## Task instructions
Print, in exact form, the lines below from the one containing "f_number: 2.2" through the one containing "focal_35mm: 101", and omit all others.

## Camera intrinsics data

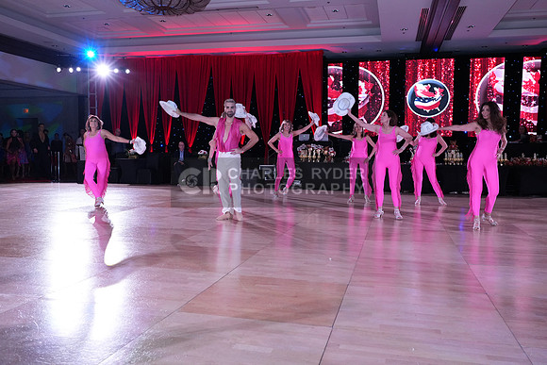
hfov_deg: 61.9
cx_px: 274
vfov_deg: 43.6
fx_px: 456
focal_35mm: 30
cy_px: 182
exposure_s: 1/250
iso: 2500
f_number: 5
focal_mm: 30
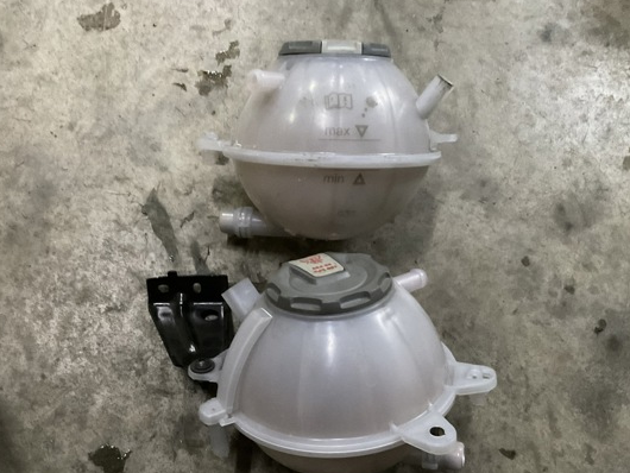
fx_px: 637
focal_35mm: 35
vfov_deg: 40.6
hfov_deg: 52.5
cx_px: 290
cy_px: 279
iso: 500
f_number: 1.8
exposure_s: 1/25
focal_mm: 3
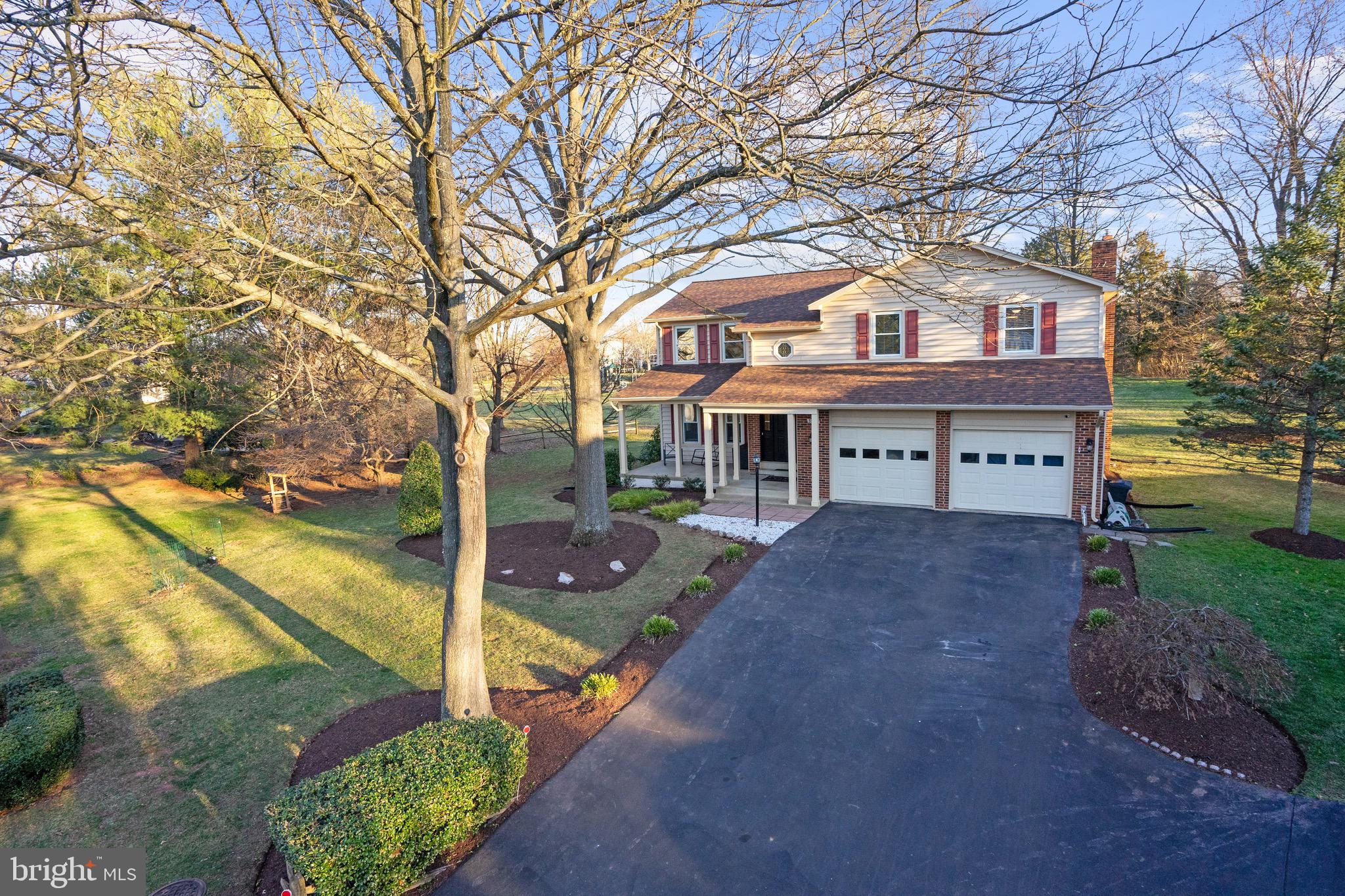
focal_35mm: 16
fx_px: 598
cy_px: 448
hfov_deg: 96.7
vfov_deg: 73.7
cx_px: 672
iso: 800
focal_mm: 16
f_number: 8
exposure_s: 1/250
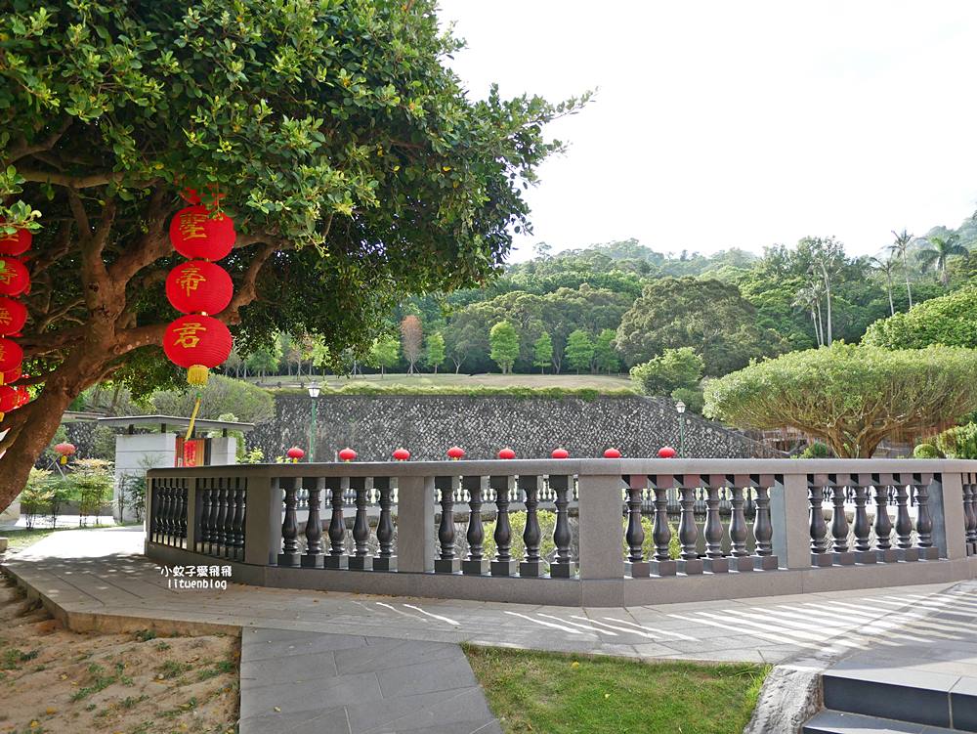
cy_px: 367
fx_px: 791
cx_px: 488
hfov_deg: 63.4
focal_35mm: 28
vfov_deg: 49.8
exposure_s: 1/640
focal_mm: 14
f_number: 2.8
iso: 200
* * *
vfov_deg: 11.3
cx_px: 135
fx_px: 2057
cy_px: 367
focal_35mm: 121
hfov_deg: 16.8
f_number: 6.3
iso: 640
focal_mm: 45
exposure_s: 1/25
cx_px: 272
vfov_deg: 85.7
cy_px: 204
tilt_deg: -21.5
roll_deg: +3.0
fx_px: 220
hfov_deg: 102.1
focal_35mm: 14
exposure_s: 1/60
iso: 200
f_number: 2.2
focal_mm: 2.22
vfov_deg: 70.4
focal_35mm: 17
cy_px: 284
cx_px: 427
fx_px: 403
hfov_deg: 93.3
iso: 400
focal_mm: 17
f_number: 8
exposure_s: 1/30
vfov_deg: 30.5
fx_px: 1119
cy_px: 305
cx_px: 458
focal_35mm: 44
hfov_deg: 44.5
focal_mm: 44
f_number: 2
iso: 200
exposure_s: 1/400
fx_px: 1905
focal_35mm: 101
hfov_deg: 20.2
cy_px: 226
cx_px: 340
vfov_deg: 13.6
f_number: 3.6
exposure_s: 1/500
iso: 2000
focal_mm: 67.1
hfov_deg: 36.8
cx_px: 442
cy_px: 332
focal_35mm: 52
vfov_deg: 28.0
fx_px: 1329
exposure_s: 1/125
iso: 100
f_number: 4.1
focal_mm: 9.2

## Result below
f_number: 2.2
focal_mm: 2.22
vfov_deg: 70.4
focal_35mm: 17
cy_px: 284
cx_px: 427
fx_px: 403
hfov_deg: 93.3
iso: 400
focal_mm: 17
f_number: 8
exposure_s: 1/30
vfov_deg: 30.5
fx_px: 1119
cy_px: 305
cx_px: 458
focal_35mm: 44
hfov_deg: 44.5
focal_mm: 44
f_number: 2
iso: 200
exposure_s: 1/400
fx_px: 1905
focal_35mm: 101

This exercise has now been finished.